Tom Hanks Is Canceled and Donald Trump Applauds

By Keith Raffel

September 10, 2025 7 min read

The West Point Association of Graduates announced on June 11 that movie actor Tom Hanks would receive this year's Sylvanus Thayer Award at a ceremony and parade this month hosted by the U.S. Military Academy. The award goes "to an outstanding citizen of the United States whose service and accomplishments in the national interest exemplify personal devotion to the ideals expressed in West Point's motto: 'Duty, Honor, Country.'"

On Sept. 6, the alumni group canceled the event.

In its original announcement, the alumni group called out Hanks' positive portrayals of American service members. He starred as real-life hero Navy Capt. James Lovell in "Apollo 13" and fictional hero Army Capt. John Miller in the World War II epic "Saving Private Ryan." He won the 1995 best actor Oscar playing the mythical Medal of Honor winner Forrest Gump. He served as executive producer of the miniseries "Band of Brothers" in 2001, "The Pacific" in 2010 and "Masters of the Air" in 2024, featuring American soldiers, sailors, airmen and Marines during World War II.

In noncinema activities, Hanks served as national spokesperson for the World War II Memorial in Washington, D.C., as national chairperson of the D-Day Museum Capital Campaign and as chairperson of the Elizabeth Dole Foundation's Hidden Heroes campaign. In 2006, he was inducted as an honorary member of the United States Army Rangers Hall of Fame, and in 2016, he received the Presidential Medal of Freedom.

The explanation given for the cancellation of the ceremony and parade was to allow "the Academy to continue its focus on its core mission of preparing cadets to lead, fight, and win as officers in the world's most lethal force, the United States Army." Apparently, a ceremony at West Point would be a diversion this year.

I do not believe a word of that excuse. The entertainer Bob Hope accepted his Thayer Award at West Point before an audience of about 3,500 cadets, officers and guests in the midst of the Vietnam War. Could the true reason for the cancellation be Hanks' record of support for the candidacies of Barack Obama, Hillary Clinton, Joe Biden and Kamala Harris? And what about his parody of Trump supporters on the 50th anniversary show of "Saturday Night Live" earlier this year? My guess is that the alumni group realized a ceremony and parade for Hanks might precipitate an eruption of Trumpian anger. Instead, the cancellation generated enthusiastic White House support.

Trump celebrated the decision on social media: "Our great West Point (getting greater all the time!) has smartly cancelled the Award Ceremony for actor Tom Hanks." It made no difference to the president that it was the Academy's alumni association, not the military academy itself, that made the decision. He continued, "We don't need destructive, WOKE recipients getting our cherished American Awards!!!"

It sure looks to me — and to Trump, too — as though the cancellation is one more instance of the country's "reverse cancel culture": being canceled for disloyalty to MAGA ideals.

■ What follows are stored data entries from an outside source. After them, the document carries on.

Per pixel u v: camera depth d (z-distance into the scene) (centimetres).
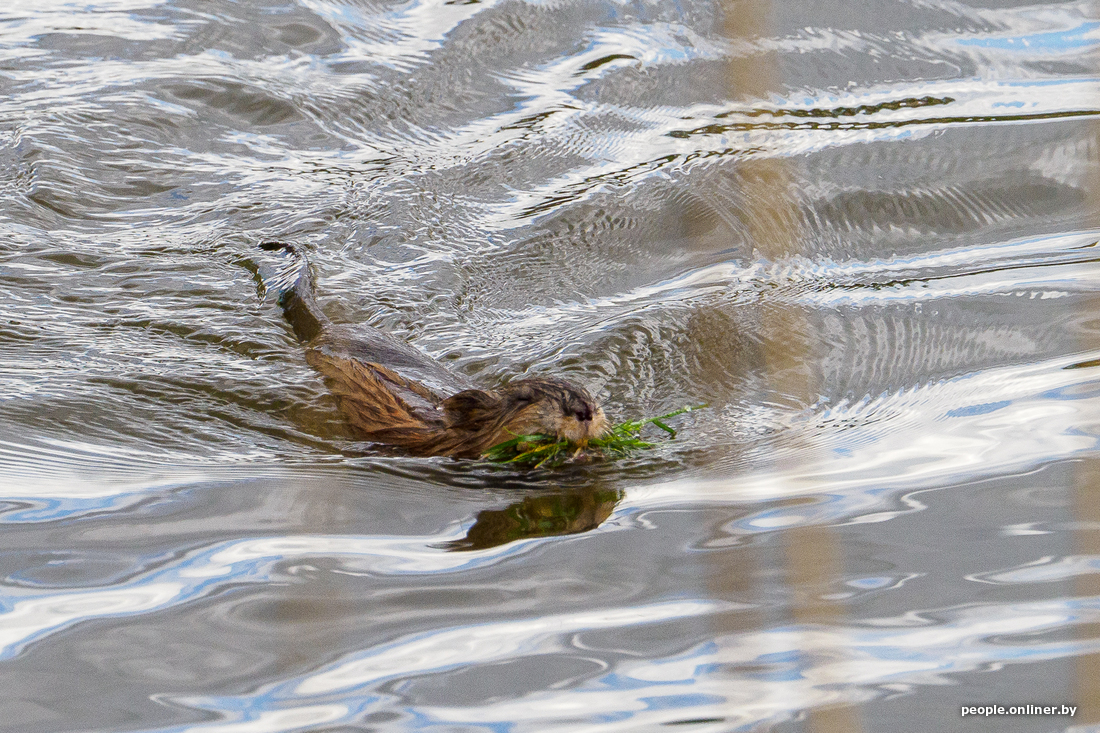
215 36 2391
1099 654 805
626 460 1249
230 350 1517
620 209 1916
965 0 2661
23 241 1742
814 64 2380
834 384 1425
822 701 782
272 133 2114
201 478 1182
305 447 1304
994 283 1688
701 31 2508
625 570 976
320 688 808
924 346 1505
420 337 1597
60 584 945
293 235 1817
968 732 741
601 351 1527
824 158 2053
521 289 1722
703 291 1691
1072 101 2245
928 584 931
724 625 879
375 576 973
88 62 2277
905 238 1880
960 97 2291
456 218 1889
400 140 2127
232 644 863
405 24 2495
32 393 1356
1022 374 1392
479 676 820
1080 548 968
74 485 1145
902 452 1216
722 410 1377
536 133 2136
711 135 2138
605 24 2538
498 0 2556
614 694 793
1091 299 1577
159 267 1709
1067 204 1952
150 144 2034
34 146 1969
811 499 1109
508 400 1268
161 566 980
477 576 972
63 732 761
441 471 1232
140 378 1421
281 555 1004
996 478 1120
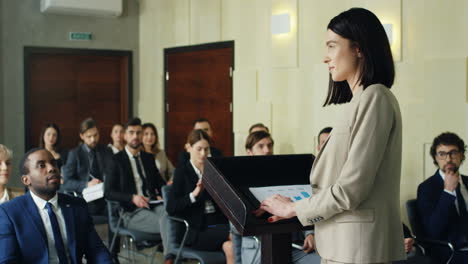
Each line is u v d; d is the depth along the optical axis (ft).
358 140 5.61
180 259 14.46
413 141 17.30
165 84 28.17
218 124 25.14
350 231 5.75
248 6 23.22
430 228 13.42
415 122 17.25
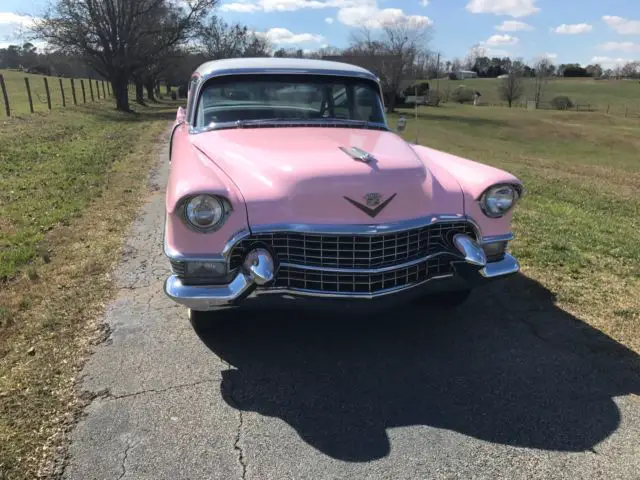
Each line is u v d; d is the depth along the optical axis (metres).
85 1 30.42
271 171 3.29
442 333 3.83
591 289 4.57
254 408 2.99
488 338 3.77
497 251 3.62
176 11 34.53
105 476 2.48
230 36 66.75
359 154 3.41
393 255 3.28
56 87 41.78
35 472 2.48
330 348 3.62
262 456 2.63
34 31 30.30
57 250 5.23
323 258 3.21
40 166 9.12
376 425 2.87
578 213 7.29
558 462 2.61
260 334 3.77
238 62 4.68
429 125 33.88
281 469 2.55
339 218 3.16
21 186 7.57
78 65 36.81
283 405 3.02
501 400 3.08
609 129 36.47
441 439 2.76
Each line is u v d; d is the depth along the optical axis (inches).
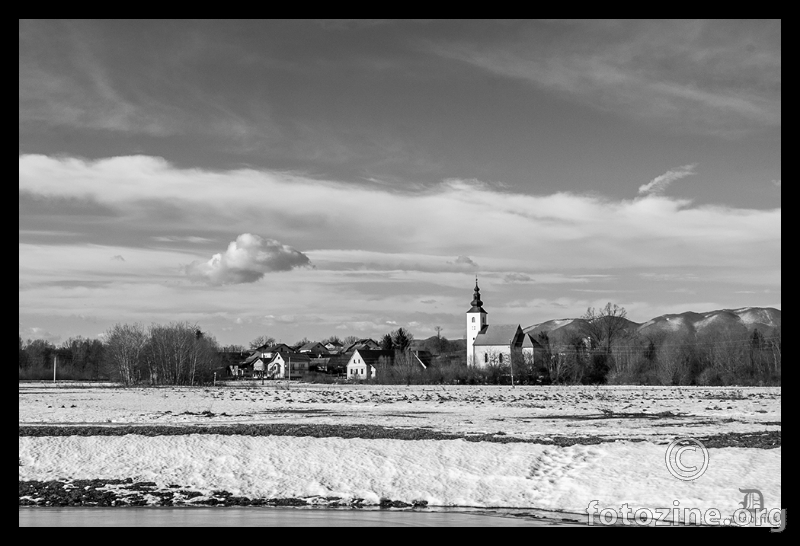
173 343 5383.9
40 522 949.2
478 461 1317.7
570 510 1031.0
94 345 6781.5
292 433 1614.2
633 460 1298.0
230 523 948.6
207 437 1499.8
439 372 5359.3
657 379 5027.1
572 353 5447.8
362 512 1028.5
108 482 1189.7
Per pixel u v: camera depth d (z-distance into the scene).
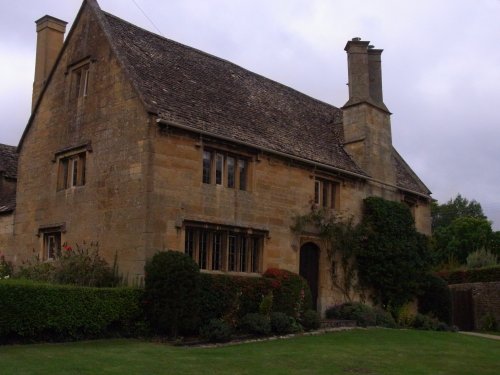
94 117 17.00
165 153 15.23
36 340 12.28
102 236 15.92
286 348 12.77
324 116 24.45
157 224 14.78
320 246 19.84
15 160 23.70
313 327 16.64
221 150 16.72
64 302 12.59
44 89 19.42
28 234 19.11
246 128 18.11
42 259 18.27
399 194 23.84
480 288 29.03
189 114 16.30
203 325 14.27
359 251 20.75
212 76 19.84
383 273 21.00
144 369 9.45
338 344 13.78
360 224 21.16
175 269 13.64
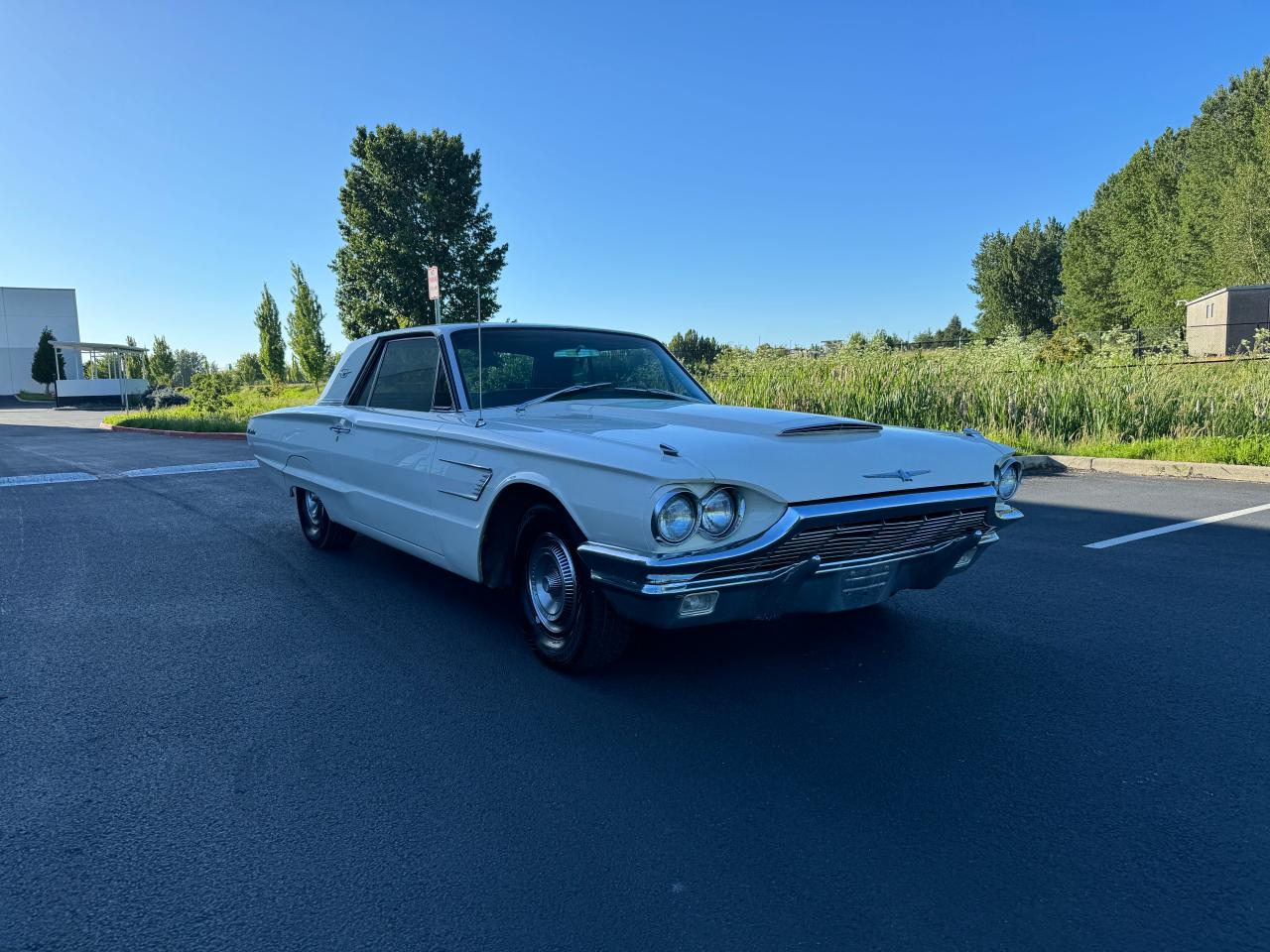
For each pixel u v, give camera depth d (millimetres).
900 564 3340
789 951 1925
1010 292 64750
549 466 3357
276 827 2480
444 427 4078
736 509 2949
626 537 2998
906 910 2061
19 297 60625
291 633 4262
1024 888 2146
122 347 48094
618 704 3334
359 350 5320
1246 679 3529
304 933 2012
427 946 1960
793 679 3570
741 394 12969
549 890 2168
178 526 7207
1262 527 6555
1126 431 11070
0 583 5305
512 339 4520
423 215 30766
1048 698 3355
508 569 3932
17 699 3449
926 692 3424
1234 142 45438
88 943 1979
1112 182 54656
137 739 3072
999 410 11711
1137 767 2789
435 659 3855
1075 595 4770
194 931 2020
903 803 2570
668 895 2135
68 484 10125
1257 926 1989
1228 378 11945
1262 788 2641
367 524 4930
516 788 2689
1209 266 43125
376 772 2811
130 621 4484
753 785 2689
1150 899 2094
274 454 6188
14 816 2559
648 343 5102
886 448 3393
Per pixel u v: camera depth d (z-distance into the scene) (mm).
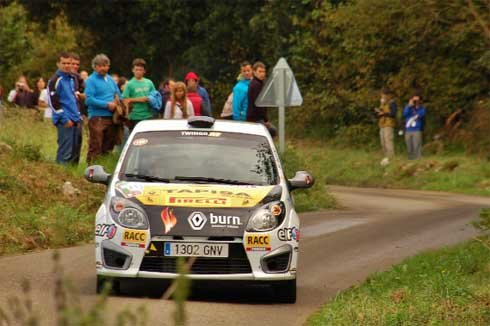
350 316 24516
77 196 45844
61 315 11156
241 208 27750
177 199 27797
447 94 107438
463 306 25359
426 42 108188
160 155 29938
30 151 48781
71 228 40250
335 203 61594
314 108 121250
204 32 139250
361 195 73000
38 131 63344
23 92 79875
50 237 38719
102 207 28266
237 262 27344
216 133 30984
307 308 27594
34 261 33875
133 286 29859
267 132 31766
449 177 85250
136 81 54781
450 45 106438
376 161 95812
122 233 27344
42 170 47094
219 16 134375
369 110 117750
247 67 57281
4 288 28359
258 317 25688
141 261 27219
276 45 128000
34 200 43594
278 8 126312
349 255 38625
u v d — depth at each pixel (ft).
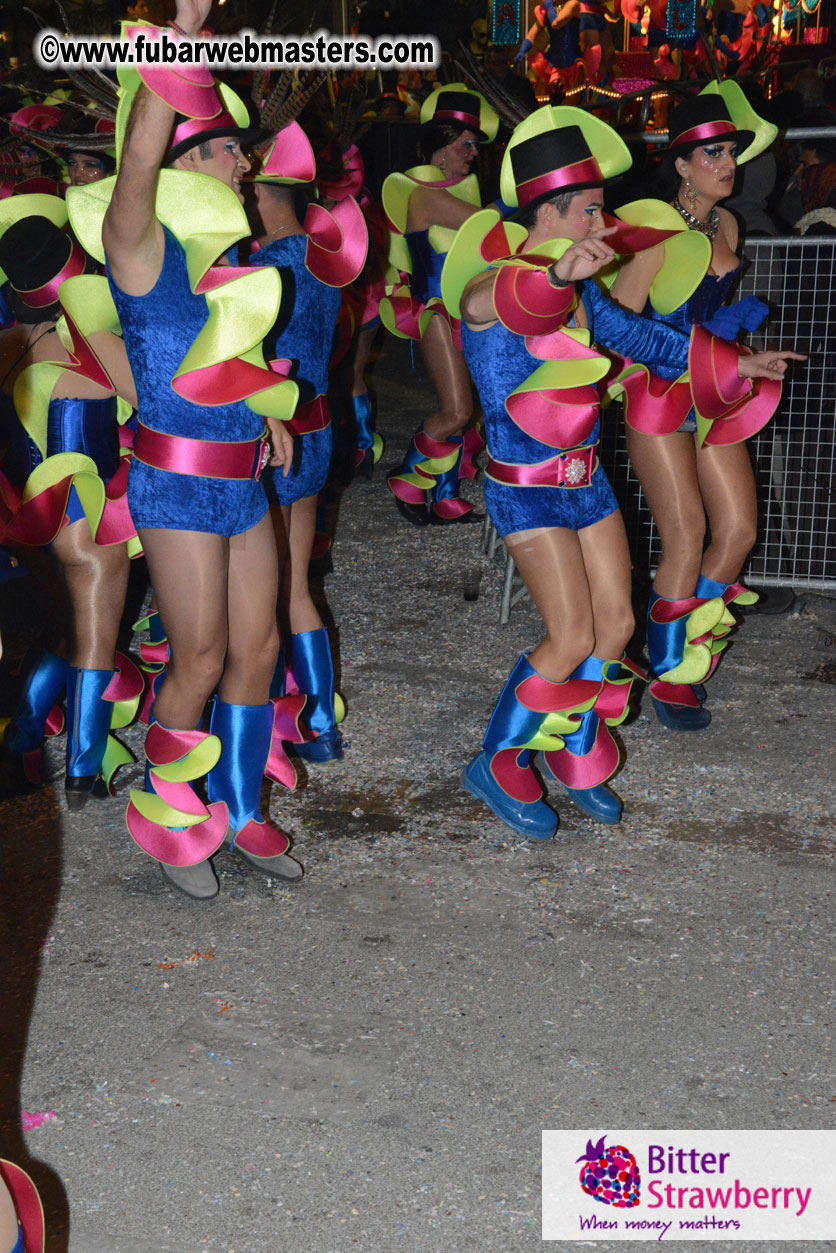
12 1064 8.37
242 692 10.43
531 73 37.99
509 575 16.29
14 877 10.75
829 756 12.78
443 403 19.57
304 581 12.50
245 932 9.90
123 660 12.08
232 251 9.63
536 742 11.16
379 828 11.54
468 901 10.29
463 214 18.38
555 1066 8.29
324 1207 7.17
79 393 11.27
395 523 20.74
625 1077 8.18
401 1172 7.43
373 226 21.07
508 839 11.30
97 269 11.09
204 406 9.13
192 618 9.54
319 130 20.01
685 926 9.86
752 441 18.11
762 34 31.99
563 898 10.30
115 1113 7.91
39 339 11.29
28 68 14.16
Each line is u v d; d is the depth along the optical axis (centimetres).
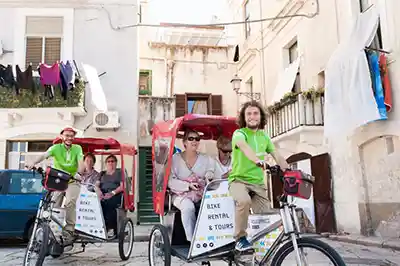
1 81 1177
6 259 704
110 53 1357
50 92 1203
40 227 515
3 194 862
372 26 865
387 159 870
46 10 1345
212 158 525
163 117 1456
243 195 416
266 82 1499
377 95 826
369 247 806
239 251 417
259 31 1558
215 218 443
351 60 859
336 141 1030
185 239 500
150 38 1712
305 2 1210
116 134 1314
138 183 1360
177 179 500
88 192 656
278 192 1296
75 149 667
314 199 1104
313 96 1054
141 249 841
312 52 1168
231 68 1773
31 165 629
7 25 1330
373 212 916
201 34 1659
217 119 516
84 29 1358
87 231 646
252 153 398
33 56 1330
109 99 1331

This past July 14, late night host Stephen Colbert criticized Paramount for settling a lawsuit with Trump as a "big fat bribe." Two days later the CBS Network, owned by Paramount, canceled Colbert's show. Trump warned that "next up" for cancellation would be Colbert's counterparts who also belittle him, the "even less talented Jimmy Kimmel, and then, a weak, and very insecure, Jimmy Fallon."

Jon Stewart, another CBS host, explained the cancellation of Colbert's show this way: "I think the answer is in the fear and pre-compliance that is gripping all of America's institutions at this very moment."

Corporations besides Paramount have hastened to accommodate the president's cultural preferences. Cracker Barrel, a restaurant chain, removed a grizzled white man from its logo. After a call with White House officials, the company returned the codger to his place next to a barrel. Trump passed along the word: "All of your fans very much appreciate it."

Major League Baseball's all-time leader in hits, Pete Rose, was barred from entry into the Hall of Fame after he bet on games and lied about it. Trump pressured baseball commissioner Rob Manfred to reverse that decision. He did, saying, "Obviously, I have respect for the office, and the advice that he gave I paid attention to." Baseball is not the only sport where Trump has sought to impose his personal views. In July he said that if the NFL's team in the nation's capital, "don't change the name back to the original 'Washington Redskins,' and get rid of the ridiculous moniker, 'Washington Commanders,' I won't make a deal for them to build a Stadium in Washington."

Trump and his MAGA followers are telling Americans what we can watch on TV, what mascots sports teams should feature, what exhibits can be displayed in the Smithsonian, what artists perform at the Kennedy Center and what drawings should be featured on Cracker Barrel's logo. He's even threatened to cancel the birthright citizenship of his long-time cultural bugaboo, the TV personality Rosie O'Donnell. Trump is as determined to dominate American culture as he is American politics.

Now, it's one thing to agitate for the cancellation of Cracker Barrel's new logo. But canceling Tom Hanks is a bucket of ice water thrown in the face of the American public.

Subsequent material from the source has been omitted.